La abstención y otros problemas en los métodos de votación
- García Vázquez, María Estefanía
- Joaquín Pérez Navarro Director
- José Luis Jimeno Pastor Co-director
Defence university: Universidad de Alcalá
Fecha de defensa: 13 March 2009
- Sergio Barba-Romero Chair
- Ethel-Virginia Mokotoff Miguel Secretary
- José Luis García Lapresta Committee member
- Concepción Maroto Álvarez Committee member
- Miguel Ángel Malo Ocaña Committee member
Type: Thesis
Abstract
The main objective of this work is to explore and study the Abstention Paradox in voting methods, that is to say, the Participation properties of those methods. This study includes the definition of new concepts and new Participation properties. It also includes the extension or generalization of some important results appeared in the literature on this paradox, and, particularly, affects the Condorcet voting methods, such as the Moulin and Young and Levenglick theorems. A further objective is to compare the performance, with respect to this paradox, that Condorcet and Positional methods display, and build a Generating Scheme based on distances from which a family of voting methods with good performance is obtained. Describing with more detail the intended objectives, this work aims: a) To contribute to the extension of the Moulin theorem (which states that any Condorcet voting function fails to satisfy the Participation property) to the context of voting correspondences. To achieve this target, we will define new Participation properties and identify which Condorcet voting correspondences fail to satisfy these properties. b) To contribute to the extension of the Moulin theorem to the context of k-voting functions and k-voting correspondence. To achieve this, we will adapt the concepts involved in the Moulin theorem (including Condorcet candidate) to this new context. c) To contribute to the expansion and deepening of the concept of Positive Involvement, defining more demanding Participation properties and identifying what voting correspondences, both Positional and Condorcet, violate these properties. d) To contribute to the generalization of Young and Levenglick theorem, which states that all Condorcet voting correspondences fail to satisfy the Consistency property.

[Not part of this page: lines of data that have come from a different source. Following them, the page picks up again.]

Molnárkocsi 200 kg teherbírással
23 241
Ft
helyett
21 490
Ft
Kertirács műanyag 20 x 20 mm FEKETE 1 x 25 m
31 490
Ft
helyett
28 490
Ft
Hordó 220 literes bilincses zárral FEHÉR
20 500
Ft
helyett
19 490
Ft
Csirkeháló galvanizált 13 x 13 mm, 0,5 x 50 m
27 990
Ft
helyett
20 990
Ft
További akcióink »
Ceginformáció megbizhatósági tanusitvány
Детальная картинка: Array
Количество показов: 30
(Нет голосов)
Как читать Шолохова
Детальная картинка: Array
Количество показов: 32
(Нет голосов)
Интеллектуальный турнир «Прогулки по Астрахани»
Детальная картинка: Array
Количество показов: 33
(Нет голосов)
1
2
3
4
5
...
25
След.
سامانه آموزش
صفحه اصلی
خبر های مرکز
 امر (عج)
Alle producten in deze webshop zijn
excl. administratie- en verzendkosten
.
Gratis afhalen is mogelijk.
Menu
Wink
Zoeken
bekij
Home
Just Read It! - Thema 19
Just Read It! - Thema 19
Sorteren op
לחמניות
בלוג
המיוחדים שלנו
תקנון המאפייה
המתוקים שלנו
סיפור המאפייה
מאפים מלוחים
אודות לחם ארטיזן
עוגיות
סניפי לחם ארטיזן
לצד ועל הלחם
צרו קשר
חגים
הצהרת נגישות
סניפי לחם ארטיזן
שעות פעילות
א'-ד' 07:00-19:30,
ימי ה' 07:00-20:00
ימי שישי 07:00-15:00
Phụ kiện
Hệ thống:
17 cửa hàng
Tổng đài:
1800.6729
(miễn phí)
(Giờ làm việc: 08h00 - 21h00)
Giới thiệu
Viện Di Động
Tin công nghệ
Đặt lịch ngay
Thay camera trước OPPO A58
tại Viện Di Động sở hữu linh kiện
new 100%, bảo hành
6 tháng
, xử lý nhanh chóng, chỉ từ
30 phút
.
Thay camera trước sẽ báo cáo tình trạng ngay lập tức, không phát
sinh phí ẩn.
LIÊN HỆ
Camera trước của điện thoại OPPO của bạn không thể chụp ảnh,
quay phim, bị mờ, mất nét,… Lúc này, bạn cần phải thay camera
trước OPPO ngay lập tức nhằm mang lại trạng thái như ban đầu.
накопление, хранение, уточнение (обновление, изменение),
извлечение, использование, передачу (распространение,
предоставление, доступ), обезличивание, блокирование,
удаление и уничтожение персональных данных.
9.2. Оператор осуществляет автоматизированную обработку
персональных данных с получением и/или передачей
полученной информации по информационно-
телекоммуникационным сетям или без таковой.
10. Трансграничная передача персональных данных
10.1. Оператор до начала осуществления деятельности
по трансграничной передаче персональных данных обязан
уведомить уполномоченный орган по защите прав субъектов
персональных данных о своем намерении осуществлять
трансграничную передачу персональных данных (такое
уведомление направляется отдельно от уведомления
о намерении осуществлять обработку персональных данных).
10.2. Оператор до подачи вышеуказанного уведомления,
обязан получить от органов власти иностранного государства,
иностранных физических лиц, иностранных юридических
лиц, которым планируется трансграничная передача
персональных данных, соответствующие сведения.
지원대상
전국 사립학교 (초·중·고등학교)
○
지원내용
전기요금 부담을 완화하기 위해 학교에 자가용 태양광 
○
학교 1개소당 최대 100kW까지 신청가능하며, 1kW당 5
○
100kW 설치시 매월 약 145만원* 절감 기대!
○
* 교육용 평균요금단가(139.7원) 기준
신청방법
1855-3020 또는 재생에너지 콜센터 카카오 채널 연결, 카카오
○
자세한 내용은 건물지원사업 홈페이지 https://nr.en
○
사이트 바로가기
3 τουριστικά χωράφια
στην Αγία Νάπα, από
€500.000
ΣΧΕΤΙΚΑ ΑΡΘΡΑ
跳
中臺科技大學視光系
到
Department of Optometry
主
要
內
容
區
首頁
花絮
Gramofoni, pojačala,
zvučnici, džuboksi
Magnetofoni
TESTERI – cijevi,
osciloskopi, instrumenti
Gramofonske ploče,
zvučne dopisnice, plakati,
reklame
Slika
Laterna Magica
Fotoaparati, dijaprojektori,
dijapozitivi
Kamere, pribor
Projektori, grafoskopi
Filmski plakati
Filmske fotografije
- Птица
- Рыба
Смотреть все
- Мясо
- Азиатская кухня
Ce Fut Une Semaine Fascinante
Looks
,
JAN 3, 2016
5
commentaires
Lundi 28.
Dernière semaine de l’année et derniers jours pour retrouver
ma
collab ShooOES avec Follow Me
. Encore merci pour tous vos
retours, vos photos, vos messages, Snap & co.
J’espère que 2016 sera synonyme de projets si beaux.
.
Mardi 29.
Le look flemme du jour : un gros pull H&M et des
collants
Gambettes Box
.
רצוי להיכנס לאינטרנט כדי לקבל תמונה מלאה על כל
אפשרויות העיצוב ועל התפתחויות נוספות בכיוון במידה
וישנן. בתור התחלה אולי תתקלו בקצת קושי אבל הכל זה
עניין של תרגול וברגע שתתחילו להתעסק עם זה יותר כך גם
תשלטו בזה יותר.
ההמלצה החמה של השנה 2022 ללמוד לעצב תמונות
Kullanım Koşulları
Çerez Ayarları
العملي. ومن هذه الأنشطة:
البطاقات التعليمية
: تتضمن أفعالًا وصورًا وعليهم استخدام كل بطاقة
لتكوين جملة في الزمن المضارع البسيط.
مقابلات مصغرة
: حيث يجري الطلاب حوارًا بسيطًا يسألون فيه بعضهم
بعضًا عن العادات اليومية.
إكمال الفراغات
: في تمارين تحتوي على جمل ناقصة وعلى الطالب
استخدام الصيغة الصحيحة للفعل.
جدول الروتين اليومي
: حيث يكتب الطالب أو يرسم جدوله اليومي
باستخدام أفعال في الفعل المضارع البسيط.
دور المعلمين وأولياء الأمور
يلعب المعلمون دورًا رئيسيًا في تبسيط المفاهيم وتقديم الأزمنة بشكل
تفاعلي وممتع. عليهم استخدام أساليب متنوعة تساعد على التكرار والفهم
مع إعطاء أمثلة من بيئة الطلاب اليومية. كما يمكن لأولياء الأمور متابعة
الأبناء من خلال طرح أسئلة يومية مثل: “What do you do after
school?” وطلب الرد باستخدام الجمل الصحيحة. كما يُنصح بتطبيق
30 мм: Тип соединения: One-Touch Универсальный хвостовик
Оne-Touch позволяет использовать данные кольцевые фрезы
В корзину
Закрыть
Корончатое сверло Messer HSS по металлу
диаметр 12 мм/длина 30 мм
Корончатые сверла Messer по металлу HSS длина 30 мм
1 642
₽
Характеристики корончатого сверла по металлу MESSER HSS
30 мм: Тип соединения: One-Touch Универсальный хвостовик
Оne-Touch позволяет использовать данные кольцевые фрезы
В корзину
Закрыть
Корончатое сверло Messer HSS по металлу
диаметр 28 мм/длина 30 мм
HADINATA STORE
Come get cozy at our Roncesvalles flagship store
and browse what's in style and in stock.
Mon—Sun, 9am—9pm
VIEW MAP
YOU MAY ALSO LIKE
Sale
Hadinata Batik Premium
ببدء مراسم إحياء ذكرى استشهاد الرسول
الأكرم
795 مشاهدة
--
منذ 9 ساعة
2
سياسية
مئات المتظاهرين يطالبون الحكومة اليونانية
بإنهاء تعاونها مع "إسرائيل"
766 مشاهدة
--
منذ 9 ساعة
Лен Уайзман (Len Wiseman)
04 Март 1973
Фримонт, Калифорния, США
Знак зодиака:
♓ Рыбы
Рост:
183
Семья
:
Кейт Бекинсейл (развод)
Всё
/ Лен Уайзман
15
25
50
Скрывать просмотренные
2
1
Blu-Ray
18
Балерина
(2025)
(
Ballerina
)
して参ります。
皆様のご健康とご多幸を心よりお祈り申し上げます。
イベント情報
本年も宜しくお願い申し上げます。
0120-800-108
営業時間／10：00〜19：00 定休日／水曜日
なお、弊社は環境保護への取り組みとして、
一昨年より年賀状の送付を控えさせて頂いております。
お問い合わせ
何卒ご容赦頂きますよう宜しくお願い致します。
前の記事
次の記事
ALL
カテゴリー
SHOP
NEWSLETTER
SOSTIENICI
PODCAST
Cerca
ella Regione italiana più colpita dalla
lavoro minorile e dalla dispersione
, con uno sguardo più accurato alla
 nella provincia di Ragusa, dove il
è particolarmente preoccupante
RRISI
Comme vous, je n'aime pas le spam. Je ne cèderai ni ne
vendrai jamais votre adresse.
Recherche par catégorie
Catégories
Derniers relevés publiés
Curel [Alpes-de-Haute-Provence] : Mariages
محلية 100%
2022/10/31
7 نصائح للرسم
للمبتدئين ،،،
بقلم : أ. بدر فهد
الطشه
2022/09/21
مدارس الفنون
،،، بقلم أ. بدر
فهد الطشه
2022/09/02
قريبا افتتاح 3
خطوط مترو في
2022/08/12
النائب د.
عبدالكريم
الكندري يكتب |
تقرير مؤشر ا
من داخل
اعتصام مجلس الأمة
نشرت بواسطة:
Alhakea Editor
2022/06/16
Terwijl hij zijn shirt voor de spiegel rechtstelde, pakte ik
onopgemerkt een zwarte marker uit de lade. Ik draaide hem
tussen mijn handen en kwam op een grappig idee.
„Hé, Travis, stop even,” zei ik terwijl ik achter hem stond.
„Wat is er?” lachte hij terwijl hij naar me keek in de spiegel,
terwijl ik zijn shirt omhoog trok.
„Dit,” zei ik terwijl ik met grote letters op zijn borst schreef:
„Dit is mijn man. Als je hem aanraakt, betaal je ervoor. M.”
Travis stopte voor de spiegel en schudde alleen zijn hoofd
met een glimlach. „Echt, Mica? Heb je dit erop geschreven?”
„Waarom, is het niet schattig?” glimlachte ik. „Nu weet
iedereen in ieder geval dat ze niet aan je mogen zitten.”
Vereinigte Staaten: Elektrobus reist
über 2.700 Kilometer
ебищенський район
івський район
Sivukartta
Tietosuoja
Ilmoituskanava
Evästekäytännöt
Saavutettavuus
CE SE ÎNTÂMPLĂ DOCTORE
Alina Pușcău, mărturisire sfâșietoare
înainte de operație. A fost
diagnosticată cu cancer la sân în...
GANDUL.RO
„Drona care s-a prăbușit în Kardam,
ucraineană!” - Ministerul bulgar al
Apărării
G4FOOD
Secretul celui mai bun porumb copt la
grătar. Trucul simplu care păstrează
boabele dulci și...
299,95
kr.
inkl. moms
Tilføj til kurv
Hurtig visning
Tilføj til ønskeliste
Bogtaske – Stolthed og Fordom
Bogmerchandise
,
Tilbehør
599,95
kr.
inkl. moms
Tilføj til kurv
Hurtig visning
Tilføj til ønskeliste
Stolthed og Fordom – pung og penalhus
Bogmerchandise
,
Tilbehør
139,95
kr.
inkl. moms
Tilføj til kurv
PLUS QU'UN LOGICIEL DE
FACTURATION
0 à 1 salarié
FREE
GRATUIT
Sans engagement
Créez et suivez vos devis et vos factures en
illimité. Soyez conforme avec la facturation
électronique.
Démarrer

To achieve this, we will identify and explore the properties that are somewhere in between Consistency property and Positive Involvement property. e) To contribute to a better understanding of the relationships and differences between Condorcet and Positional methods, building a Generating Scheme based on distances defined over preference matrices, and obtaining from it a single parameter family of methods which all have, even if they are Condorcet, the best possible Participation properties.